◆ **COURT EXERCICE 1**
Recopiez à l'identique les lignes des fiches situées entre celle qui contient « scientific name: Euphorbia lasiocarpa » et la dernière ligne des fiches, ces deux lignes comprises.

◆ **EXTRAIT DU DOCUMENT**
──────
Women's Forum Bruxelles
Les grandes conquêtes des femmes ne sont jamais arrivées
par hasard. Rien ne leur a été donné. Ce qu'elles ont obtenu, elles ne
le doivent qu'à leur persévérance et leur ténacité. Cela était vrai
hier, cela l'est toujours et le sera encore demain. Les progrès sont si
lents qu'il faudra attendre longtemps avant que les choses ne changent
vrai ment. Et ces nécessaires évolutions ne peuvent s'opérer
naturellement, car des blocages, de toute sorte, existent qui freinent
les progressions. Il faut parfois un peu aider le destin…
Peu à peu s'impose l'idée que, pour modifier les déséquilibres existants entre les hommes et les femmes, des me sures incitatives plus contraignantes sont indispensables pour vaincre les réticences et donner un « coup d'accélérateur » à la féminisation de la société. Les femmes sont plus diplômées que les hommes, mais trop peu d'entre elles accèdent aux postes de responsabilité. Comment corriger cette situation? Par des quotas. A la seule évocation de ce mot, certains blêmissent, d'autres s'énervent ou perdent leur flegme, il ne laisse pas indifférent.
Il y a 10 ans, les quotas ont été mis en place pour remédier, dans la vie politique, à une sous représentation manifeste des femmes dans les Assemblées parlementaires. Plusieurs pays les ont utilisés. Et il faut bien avouer que cela a donné un certain élan à la parité.
Pour ne prendre qu'un exemple, il y a davantage de femmes françaises élues au Parlement européen (45,95%), où la loi électorale impose des quotas, qu'à l'Assemblée nationale (26,34%) où la loi n'est encore qu'incitative envers les partis politiques.
Malgré tous les cris d'orfraies qui ont été poussés lors de la mise en place de ces quotas dans plusieurs États d'Europe, il semble bien difficile de revenir en arrière. D'abord parce que la place des femmes est encore relativement faible tant dans les Parlements (25,98% dans l'Union, 20,8% dans le monde) qu'au sein des gouvernements (28,22% dans l'Union) et que toute régression en la matière serait du pire effet et, donc, dommageable à celui qui en serait l'instigateur. Ensuite parce que la méthode est apparue depuis dans la vie économique.
──────
◆ **COURT EXERCICE 2**
D'après le texte sur les quotas, quelle proportion de femmes françaises compte-t-on parmi les élus au Parlement européen ?
──────
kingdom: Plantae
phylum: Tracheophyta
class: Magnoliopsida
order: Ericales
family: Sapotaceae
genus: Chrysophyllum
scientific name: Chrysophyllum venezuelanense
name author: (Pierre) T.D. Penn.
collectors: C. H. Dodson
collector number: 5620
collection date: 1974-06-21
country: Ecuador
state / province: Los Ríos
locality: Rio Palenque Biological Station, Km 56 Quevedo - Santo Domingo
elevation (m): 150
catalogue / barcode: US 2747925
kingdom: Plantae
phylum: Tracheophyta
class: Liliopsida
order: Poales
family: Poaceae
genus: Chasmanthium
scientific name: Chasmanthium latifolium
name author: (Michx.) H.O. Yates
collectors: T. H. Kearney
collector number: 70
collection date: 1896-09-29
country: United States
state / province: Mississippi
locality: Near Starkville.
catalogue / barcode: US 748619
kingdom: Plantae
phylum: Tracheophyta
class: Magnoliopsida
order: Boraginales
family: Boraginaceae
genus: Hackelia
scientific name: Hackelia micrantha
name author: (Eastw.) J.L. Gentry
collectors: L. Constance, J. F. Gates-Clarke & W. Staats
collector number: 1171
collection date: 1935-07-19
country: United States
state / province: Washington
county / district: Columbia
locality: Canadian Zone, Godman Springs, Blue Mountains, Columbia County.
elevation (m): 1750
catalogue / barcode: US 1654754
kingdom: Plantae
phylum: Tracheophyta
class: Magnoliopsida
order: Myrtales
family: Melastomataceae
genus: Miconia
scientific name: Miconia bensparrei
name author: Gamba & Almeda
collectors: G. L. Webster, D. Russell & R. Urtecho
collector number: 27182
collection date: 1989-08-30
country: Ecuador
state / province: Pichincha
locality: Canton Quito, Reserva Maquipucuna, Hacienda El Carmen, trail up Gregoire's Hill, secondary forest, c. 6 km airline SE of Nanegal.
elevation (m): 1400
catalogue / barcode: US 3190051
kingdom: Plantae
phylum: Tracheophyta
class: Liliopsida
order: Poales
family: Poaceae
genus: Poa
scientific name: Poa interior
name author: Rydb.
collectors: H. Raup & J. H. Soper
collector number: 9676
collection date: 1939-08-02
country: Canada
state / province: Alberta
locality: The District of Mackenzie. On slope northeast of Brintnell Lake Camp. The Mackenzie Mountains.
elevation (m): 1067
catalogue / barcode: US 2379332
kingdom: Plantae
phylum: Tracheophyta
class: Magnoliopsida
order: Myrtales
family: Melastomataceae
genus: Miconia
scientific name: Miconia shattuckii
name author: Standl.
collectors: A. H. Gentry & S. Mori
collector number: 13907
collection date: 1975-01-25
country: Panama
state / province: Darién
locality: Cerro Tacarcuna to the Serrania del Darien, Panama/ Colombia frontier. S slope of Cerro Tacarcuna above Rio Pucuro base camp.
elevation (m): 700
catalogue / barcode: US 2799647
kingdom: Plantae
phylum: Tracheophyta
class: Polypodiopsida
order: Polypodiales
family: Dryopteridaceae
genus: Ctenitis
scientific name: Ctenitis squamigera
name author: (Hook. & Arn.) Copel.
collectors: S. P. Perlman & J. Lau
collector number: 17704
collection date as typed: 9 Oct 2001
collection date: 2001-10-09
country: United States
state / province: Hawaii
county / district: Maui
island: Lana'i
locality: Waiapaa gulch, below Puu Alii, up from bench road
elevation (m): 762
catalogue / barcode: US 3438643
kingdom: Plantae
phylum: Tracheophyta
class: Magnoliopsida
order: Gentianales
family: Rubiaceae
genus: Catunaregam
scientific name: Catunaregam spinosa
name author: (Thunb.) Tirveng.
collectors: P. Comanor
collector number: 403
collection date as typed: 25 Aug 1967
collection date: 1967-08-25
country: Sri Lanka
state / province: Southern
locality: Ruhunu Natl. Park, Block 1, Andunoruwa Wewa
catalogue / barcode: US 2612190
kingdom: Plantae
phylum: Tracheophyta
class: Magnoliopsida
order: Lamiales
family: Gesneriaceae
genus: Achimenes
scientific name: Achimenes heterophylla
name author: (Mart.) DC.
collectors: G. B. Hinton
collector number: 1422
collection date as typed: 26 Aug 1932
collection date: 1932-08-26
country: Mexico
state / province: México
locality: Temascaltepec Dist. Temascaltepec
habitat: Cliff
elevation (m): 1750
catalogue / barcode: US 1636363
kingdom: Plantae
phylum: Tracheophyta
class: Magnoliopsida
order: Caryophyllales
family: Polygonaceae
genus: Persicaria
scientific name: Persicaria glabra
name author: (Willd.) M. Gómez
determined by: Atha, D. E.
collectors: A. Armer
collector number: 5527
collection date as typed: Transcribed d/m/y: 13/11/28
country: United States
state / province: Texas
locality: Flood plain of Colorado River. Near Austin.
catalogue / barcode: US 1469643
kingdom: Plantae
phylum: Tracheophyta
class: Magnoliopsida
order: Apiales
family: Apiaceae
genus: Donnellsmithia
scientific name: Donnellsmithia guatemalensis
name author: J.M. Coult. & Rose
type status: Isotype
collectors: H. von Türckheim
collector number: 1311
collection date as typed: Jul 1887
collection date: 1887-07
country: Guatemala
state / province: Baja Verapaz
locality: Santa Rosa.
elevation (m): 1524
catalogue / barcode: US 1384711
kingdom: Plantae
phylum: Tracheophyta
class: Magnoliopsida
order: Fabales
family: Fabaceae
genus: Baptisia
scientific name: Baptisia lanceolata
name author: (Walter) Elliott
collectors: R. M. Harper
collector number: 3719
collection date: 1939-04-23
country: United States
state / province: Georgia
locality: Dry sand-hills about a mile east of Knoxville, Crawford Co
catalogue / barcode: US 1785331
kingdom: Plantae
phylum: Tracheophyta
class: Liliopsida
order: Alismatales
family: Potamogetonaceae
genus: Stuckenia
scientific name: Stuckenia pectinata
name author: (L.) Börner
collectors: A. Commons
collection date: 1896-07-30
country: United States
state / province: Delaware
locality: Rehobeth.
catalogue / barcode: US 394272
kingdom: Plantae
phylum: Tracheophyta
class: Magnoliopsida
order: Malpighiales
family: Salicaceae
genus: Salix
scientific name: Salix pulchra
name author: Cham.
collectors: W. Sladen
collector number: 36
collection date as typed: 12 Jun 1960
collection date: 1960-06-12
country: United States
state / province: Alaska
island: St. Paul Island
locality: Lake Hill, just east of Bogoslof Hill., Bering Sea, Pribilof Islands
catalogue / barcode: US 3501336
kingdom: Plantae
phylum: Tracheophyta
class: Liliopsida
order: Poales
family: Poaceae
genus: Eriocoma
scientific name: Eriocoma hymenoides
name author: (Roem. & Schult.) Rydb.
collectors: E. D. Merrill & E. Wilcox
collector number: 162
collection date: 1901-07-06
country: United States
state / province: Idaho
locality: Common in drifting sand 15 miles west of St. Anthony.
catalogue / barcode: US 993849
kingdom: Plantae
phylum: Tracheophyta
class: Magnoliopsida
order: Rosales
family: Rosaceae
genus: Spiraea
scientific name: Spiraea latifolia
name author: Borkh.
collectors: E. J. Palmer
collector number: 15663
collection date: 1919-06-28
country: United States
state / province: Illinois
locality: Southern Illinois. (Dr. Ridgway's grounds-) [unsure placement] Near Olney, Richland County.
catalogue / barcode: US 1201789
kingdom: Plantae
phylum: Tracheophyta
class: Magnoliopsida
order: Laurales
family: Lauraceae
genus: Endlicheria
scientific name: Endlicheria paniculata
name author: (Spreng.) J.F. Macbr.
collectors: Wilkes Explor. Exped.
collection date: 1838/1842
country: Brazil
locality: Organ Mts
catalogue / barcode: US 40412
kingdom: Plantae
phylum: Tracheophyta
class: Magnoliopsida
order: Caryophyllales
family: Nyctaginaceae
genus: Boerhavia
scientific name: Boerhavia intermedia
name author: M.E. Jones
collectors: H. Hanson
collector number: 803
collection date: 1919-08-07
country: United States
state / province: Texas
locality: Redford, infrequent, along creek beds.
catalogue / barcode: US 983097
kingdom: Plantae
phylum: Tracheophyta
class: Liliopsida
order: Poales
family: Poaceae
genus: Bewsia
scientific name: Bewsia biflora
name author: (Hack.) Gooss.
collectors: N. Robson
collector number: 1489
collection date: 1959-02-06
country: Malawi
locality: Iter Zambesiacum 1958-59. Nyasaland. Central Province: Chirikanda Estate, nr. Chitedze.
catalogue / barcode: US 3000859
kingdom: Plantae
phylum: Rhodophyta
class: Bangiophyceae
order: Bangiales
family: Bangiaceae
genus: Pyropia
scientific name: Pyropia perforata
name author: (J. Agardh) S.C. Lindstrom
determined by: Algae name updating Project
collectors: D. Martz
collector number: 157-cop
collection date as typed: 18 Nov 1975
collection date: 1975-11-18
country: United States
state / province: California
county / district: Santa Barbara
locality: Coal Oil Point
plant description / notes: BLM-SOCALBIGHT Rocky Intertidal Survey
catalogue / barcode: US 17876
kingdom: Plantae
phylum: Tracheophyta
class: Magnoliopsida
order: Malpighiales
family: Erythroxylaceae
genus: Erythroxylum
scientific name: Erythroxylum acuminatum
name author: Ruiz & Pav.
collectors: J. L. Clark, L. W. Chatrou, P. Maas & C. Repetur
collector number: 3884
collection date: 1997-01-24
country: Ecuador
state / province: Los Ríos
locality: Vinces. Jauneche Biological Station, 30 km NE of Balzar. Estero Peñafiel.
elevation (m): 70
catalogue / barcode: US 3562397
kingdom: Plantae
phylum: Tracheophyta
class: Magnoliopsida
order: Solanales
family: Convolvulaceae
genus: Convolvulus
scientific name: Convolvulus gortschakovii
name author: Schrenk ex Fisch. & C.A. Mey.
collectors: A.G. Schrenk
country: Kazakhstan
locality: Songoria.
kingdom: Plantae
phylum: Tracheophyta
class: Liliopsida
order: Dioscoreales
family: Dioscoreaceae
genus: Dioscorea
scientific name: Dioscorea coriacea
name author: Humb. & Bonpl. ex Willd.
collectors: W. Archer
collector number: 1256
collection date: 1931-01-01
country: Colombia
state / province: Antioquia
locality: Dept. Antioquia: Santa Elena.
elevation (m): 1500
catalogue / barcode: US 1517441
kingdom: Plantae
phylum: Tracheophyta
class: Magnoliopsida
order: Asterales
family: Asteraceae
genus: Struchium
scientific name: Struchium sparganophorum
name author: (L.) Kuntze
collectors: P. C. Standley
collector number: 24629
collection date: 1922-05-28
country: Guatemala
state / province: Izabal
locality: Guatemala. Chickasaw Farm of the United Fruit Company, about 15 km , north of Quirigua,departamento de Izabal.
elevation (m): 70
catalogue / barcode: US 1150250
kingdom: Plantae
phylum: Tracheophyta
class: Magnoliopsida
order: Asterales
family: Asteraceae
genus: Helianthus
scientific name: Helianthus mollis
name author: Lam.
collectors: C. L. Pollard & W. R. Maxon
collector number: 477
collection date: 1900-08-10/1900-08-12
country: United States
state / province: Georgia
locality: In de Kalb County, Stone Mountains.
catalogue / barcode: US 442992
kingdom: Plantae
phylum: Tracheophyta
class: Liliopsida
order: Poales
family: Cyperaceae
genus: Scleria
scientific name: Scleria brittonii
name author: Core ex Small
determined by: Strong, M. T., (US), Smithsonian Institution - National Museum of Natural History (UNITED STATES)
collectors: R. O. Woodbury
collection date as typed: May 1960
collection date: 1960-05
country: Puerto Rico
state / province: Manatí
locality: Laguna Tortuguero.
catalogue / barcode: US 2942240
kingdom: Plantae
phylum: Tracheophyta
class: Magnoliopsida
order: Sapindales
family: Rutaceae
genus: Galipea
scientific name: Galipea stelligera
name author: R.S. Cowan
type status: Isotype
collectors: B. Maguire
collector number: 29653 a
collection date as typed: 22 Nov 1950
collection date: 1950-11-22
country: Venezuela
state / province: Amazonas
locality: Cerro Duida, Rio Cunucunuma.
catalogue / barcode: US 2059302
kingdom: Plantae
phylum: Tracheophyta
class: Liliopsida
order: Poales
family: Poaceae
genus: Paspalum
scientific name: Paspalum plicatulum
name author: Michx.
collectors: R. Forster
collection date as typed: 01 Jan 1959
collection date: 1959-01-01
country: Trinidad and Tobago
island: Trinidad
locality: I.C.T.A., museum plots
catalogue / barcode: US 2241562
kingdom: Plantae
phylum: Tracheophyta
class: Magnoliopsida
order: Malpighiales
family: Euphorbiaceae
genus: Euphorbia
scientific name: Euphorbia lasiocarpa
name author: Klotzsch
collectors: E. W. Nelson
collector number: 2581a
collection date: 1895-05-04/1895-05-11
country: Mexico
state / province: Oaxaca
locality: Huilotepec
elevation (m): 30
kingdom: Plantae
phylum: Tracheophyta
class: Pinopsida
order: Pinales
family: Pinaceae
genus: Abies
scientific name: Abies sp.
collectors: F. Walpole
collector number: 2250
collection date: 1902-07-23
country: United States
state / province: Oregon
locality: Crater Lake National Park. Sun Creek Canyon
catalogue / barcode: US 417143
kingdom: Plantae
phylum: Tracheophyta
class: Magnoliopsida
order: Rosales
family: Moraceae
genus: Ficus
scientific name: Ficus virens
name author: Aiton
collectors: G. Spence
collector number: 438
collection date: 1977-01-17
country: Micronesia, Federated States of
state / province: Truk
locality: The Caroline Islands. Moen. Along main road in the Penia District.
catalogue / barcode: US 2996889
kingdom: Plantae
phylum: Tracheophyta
──────
◆ **RÉPONSE RÉDIGÉE 1**
scientific name: Euphorbia lasiocarpa
name author: Klotzsch
collectors: E. W. Nelson
collector number: 2581a
collection date: 1895-05-04/1895-05-11
country: Mexico
state / province: Oaxaca
locality: Huilotepec
elevation (m): 30
kingdom: Plantae
phylum: Tracheophyta
class: Pinopsida
order: Pinales
family: Pinaceae
genus: Abies
scientific name: Abies sp.
collectors: F. Walpole
collector number: 2250
collection date: 1902-07-23
country: United States
state / province: Oregon
locality: Crater Lake National Park. Sun Creek Canyon
catalogue / barcode: US 417143
kingdom: Plantae
phylum: Tracheophyta
class: Magnoliopsida
order: Rosales
family: Moraceae
genus: Ficus
scientific name: Ficus virens
name author: Aiton
collectors: G. Spence
collector number: 438
collection date: 1977-01-17
country: Micronesia, Federated States of
state / province: Truk
locality: The Caroline Islands. Moen. Along main road in the Penia District.
catalogue / barcode: US 2996889
kingdom: Plantae
phylum: Tracheophyta

◆ **RÉPONSE RÉDIGÉE 2**
45,95 %.